**Exercise aim**
What is needed is an exact transcription of every record below.

** Exercise material follows **

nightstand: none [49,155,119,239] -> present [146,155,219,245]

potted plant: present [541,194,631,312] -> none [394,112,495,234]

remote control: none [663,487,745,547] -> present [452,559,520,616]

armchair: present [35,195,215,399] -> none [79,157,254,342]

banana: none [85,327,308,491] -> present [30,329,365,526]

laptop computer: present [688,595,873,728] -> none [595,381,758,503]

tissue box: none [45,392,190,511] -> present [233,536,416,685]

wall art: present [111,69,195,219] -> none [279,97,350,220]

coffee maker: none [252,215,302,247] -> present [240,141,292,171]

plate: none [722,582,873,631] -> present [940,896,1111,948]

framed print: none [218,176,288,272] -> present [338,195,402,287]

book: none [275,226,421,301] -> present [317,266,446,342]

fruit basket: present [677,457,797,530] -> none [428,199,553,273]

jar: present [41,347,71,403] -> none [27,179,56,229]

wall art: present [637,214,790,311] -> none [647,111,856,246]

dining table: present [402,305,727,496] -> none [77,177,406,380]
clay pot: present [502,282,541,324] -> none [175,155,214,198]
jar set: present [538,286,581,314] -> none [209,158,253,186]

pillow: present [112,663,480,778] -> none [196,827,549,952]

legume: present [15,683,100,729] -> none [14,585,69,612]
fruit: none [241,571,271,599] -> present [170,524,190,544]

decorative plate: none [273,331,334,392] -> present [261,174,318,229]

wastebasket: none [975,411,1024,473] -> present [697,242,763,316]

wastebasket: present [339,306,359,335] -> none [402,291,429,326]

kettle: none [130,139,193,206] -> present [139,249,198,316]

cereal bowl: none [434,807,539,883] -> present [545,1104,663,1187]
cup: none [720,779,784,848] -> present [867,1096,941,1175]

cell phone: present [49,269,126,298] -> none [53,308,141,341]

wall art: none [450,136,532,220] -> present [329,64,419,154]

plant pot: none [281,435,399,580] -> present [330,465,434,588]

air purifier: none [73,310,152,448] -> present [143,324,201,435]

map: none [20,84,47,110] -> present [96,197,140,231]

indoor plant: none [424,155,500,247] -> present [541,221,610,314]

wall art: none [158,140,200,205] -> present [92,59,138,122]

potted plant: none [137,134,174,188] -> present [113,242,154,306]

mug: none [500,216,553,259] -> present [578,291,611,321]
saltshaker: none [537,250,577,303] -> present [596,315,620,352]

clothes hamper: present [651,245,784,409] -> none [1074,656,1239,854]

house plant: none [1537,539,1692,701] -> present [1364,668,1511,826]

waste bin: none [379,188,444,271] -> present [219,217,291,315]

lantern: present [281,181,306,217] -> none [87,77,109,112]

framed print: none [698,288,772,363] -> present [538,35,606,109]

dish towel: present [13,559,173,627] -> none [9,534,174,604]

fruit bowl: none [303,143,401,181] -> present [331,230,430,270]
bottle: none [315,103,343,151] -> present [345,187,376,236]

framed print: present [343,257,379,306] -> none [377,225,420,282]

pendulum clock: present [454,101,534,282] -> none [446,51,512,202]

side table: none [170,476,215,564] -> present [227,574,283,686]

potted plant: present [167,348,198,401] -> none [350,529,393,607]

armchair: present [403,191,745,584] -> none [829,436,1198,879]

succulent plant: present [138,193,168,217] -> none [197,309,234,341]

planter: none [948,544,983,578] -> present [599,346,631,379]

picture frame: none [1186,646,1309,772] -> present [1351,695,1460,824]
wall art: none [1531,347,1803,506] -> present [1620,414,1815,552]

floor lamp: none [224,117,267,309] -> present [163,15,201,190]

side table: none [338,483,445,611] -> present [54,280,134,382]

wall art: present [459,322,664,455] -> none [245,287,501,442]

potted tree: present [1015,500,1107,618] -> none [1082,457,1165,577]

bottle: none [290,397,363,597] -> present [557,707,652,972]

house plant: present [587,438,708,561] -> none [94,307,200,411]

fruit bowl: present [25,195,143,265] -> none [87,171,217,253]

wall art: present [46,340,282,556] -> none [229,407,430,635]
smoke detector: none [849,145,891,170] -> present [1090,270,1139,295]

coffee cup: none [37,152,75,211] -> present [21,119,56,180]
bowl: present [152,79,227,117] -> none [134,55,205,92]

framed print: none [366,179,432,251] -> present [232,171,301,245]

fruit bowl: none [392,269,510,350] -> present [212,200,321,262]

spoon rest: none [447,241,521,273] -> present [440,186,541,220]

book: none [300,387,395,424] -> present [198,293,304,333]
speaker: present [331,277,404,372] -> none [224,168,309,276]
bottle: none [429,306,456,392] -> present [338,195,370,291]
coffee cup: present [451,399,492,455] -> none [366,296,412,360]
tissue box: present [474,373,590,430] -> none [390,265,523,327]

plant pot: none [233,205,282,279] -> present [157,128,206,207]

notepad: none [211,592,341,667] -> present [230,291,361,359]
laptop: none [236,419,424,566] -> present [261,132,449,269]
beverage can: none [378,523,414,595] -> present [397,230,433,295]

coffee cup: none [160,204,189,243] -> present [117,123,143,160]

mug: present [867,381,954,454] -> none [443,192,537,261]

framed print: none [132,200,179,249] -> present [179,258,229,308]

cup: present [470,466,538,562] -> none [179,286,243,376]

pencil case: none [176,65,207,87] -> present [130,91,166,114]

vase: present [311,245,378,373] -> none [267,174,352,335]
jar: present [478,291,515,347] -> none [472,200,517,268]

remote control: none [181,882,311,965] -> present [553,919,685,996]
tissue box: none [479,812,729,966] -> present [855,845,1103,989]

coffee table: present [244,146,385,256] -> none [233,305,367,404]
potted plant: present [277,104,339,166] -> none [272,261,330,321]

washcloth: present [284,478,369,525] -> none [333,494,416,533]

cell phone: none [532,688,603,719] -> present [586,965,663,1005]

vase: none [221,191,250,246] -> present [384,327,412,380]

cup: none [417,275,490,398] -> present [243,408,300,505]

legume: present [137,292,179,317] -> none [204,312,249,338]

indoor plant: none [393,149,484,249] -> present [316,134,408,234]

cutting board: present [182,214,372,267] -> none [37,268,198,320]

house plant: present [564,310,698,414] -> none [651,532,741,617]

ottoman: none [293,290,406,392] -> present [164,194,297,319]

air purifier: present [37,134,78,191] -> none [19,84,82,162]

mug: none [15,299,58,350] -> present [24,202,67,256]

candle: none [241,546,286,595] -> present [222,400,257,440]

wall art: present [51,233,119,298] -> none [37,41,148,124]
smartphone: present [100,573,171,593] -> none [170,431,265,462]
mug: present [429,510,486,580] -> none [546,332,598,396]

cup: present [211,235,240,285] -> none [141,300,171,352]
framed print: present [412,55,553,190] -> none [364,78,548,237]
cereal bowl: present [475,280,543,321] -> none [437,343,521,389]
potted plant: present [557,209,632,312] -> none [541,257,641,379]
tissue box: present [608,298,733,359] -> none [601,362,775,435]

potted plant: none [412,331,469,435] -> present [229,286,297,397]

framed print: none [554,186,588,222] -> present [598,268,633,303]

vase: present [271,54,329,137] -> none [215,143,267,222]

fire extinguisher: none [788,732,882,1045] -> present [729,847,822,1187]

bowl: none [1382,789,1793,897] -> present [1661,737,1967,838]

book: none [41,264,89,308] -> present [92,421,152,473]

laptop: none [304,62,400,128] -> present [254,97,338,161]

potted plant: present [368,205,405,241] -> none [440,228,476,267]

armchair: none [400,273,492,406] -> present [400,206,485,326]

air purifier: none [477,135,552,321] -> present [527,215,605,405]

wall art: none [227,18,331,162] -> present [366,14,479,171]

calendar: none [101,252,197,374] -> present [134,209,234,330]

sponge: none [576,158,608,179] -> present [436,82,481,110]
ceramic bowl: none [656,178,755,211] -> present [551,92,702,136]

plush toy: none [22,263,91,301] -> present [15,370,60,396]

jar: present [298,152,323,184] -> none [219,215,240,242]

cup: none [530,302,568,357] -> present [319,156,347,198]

** End of Exercise material **

**The answer**
nightstand: none [49,155,119,239] -> present [146,155,219,245]

potted plant: present [541,194,631,312] -> none [394,112,495,234]

remote control: none [663,487,745,547] -> present [452,559,520,616]

armchair: present [35,195,215,399] -> none [79,157,254,342]

banana: none [85,327,308,491] -> present [30,329,365,526]

laptop computer: present [688,595,873,728] -> none [595,381,758,503]

tissue box: none [45,392,190,511] -> present [233,536,416,685]

wall art: present [111,69,195,219] -> none [279,97,350,220]

coffee maker: none [252,215,302,247] -> present [240,141,292,171]

plate: none [722,582,873,631] -> present [940,896,1111,948]

framed print: none [218,176,288,272] -> present [338,195,402,287]

book: none [275,226,421,301] -> present [317,266,446,342]

fruit basket: present [677,457,797,530] -> none [428,199,553,273]

jar: present [41,347,71,403] -> none [27,179,56,229]

wall art: present [637,214,790,311] -> none [647,111,856,246]

dining table: present [402,305,727,496] -> none [77,177,406,380]
clay pot: present [502,282,541,324] -> none [175,155,214,198]
jar set: present [538,286,581,314] -> none [209,158,253,186]

pillow: present [112,663,480,778] -> none [196,827,549,952]

legume: present [15,683,100,729] -> none [14,585,69,612]
fruit: none [241,571,271,599] -> present [170,524,190,544]

decorative plate: none [273,331,334,392] -> present [261,174,318,229]

wastebasket: none [975,411,1024,473] -> present [697,242,763,316]

wastebasket: present [339,306,359,335] -> none [402,291,429,326]

kettle: none [130,139,193,206] -> present [139,249,198,316]

cereal bowl: none [434,807,539,883] -> present [545,1104,663,1187]
cup: none [720,779,784,848] -> present [867,1096,941,1175]

cell phone: present [49,269,126,298] -> none [53,308,141,341]

wall art: none [450,136,532,220] -> present [329,64,419,154]

plant pot: none [281,435,399,580] -> present [330,465,434,588]

air purifier: none [73,310,152,448] -> present [143,324,201,435]

map: none [20,84,47,110] -> present [96,197,140,231]

indoor plant: none [424,155,500,247] -> present [541,221,610,314]

wall art: none [158,140,200,205] -> present [92,59,138,122]

potted plant: none [137,134,174,188] -> present [113,242,154,306]

mug: none [500,216,553,259] -> present [578,291,611,321]
saltshaker: none [537,250,577,303] -> present [596,315,620,352]

clothes hamper: present [651,245,784,409] -> none [1074,656,1239,854]

house plant: none [1537,539,1692,701] -> present [1364,668,1511,826]

waste bin: none [379,188,444,271] -> present [219,217,291,315]

lantern: present [281,181,306,217] -> none [87,77,109,112]

framed print: none [698,288,772,363] -> present [538,35,606,109]

dish towel: present [13,559,173,627] -> none [9,534,174,604]

fruit bowl: none [303,143,401,181] -> present [331,230,430,270]
bottle: none [315,103,343,151] -> present [345,187,376,236]

framed print: present [343,257,379,306] -> none [377,225,420,282]

pendulum clock: present [454,101,534,282] -> none [446,51,512,202]

side table: none [170,476,215,564] -> present [227,574,283,686]

potted plant: present [167,348,198,401] -> none [350,529,393,607]

armchair: present [403,191,745,584] -> none [829,436,1198,879]

succulent plant: present [138,193,168,217] -> none [197,309,234,341]

planter: none [948,544,983,578] -> present [599,346,631,379]

picture frame: none [1186,646,1309,772] -> present [1351,695,1460,824]
wall art: none [1531,347,1803,506] -> present [1620,414,1815,552]

floor lamp: none [224,117,267,309] -> present [163,15,201,190]

side table: none [338,483,445,611] -> present [54,280,134,382]

wall art: present [459,322,664,455] -> none [245,287,501,442]

potted tree: present [1015,500,1107,618] -> none [1082,457,1165,577]

bottle: none [290,397,363,597] -> present [557,707,652,972]

house plant: present [587,438,708,561] -> none [94,307,200,411]

fruit bowl: present [25,195,143,265] -> none [87,171,217,253]

wall art: present [46,340,282,556] -> none [229,407,430,635]
smoke detector: none [849,145,891,170] -> present [1090,270,1139,295]

coffee cup: none [37,152,75,211] -> present [21,119,56,180]
bowl: present [152,79,227,117] -> none [134,55,205,92]

framed print: none [366,179,432,251] -> present [232,171,301,245]

fruit bowl: none [392,269,510,350] -> present [212,200,321,262]

spoon rest: none [447,241,521,273] -> present [440,186,541,220]

book: none [300,387,395,424] -> present [198,293,304,333]
speaker: present [331,277,404,372] -> none [224,168,309,276]
bottle: none [429,306,456,392] -> present [338,195,370,291]
coffee cup: present [451,399,492,455] -> none [366,296,412,360]
tissue box: present [474,373,590,430] -> none [390,265,523,327]

plant pot: none [233,205,282,279] -> present [157,128,206,207]

notepad: none [211,592,341,667] -> present [230,291,361,359]
laptop: none [236,419,424,566] -> present [261,132,449,269]
beverage can: none [378,523,414,595] -> present [397,230,433,295]

coffee cup: none [160,204,189,243] -> present [117,123,143,160]

mug: present [867,381,954,454] -> none [443,192,537,261]

framed print: none [132,200,179,249] -> present [179,258,229,308]

cup: present [470,466,538,562] -> none [179,286,243,376]

pencil case: none [176,65,207,87] -> present [130,91,166,114]

vase: present [311,245,378,373] -> none [267,174,352,335]
jar: present [478,291,515,347] -> none [472,200,517,268]

remote control: none [181,882,311,965] -> present [553,919,685,996]
tissue box: none [479,812,729,966] -> present [855,845,1103,989]

coffee table: present [244,146,385,256] -> none [233,305,367,404]
potted plant: present [277,104,339,166] -> none [272,261,330,321]

washcloth: present [284,478,369,525] -> none [333,494,416,533]

cell phone: none [532,688,603,719] -> present [586,965,663,1005]

vase: none [221,191,250,246] -> present [384,327,412,380]

cup: none [417,275,490,398] -> present [243,408,300,505]

legume: present [137,292,179,317] -> none [204,312,249,338]

indoor plant: none [393,149,484,249] -> present [316,134,408,234]

cutting board: present [182,214,372,267] -> none [37,268,198,320]

house plant: present [564,310,698,414] -> none [651,532,741,617]

ottoman: none [293,290,406,392] -> present [164,194,297,319]

air purifier: present [37,134,78,191] -> none [19,84,82,162]

mug: none [15,299,58,350] -> present [24,202,67,256]

candle: none [241,546,286,595] -> present [222,400,257,440]

wall art: present [51,233,119,298] -> none [37,41,148,124]
smartphone: present [100,573,171,593] -> none [170,431,265,462]
mug: present [429,510,486,580] -> none [546,332,598,396]

cup: present [211,235,240,285] -> none [141,300,171,352]
framed print: present [412,55,553,190] -> none [364,78,548,237]
cereal bowl: present [475,280,543,321] -> none [437,343,521,389]
potted plant: present [557,209,632,312] -> none [541,257,641,379]
tissue box: present [608,298,733,359] -> none [601,362,775,435]

potted plant: none [412,331,469,435] -> present [229,286,297,397]

framed print: none [554,186,588,222] -> present [598,268,633,303]

vase: present [271,54,329,137] -> none [215,143,267,222]

fire extinguisher: none [788,732,882,1045] -> present [729,847,822,1187]

bowl: none [1382,789,1793,897] -> present [1661,737,1967,838]

book: none [41,264,89,308] -> present [92,421,152,473]

laptop: none [304,62,400,128] -> present [254,97,338,161]

potted plant: present [368,205,405,241] -> none [440,228,476,267]

armchair: none [400,273,492,406] -> present [400,206,485,326]

air purifier: none [477,135,552,321] -> present [527,215,605,405]

wall art: none [227,18,331,162] -> present [366,14,479,171]

calendar: none [101,252,197,374] -> present [134,209,234,330]

sponge: none [576,158,608,179] -> present [436,82,481,110]
ceramic bowl: none [656,178,755,211] -> present [551,92,702,136]

plush toy: none [22,263,91,301] -> present [15,370,60,396]

jar: present [298,152,323,184] -> none [219,215,240,242]

cup: none [530,302,568,357] -> present [319,156,347,198]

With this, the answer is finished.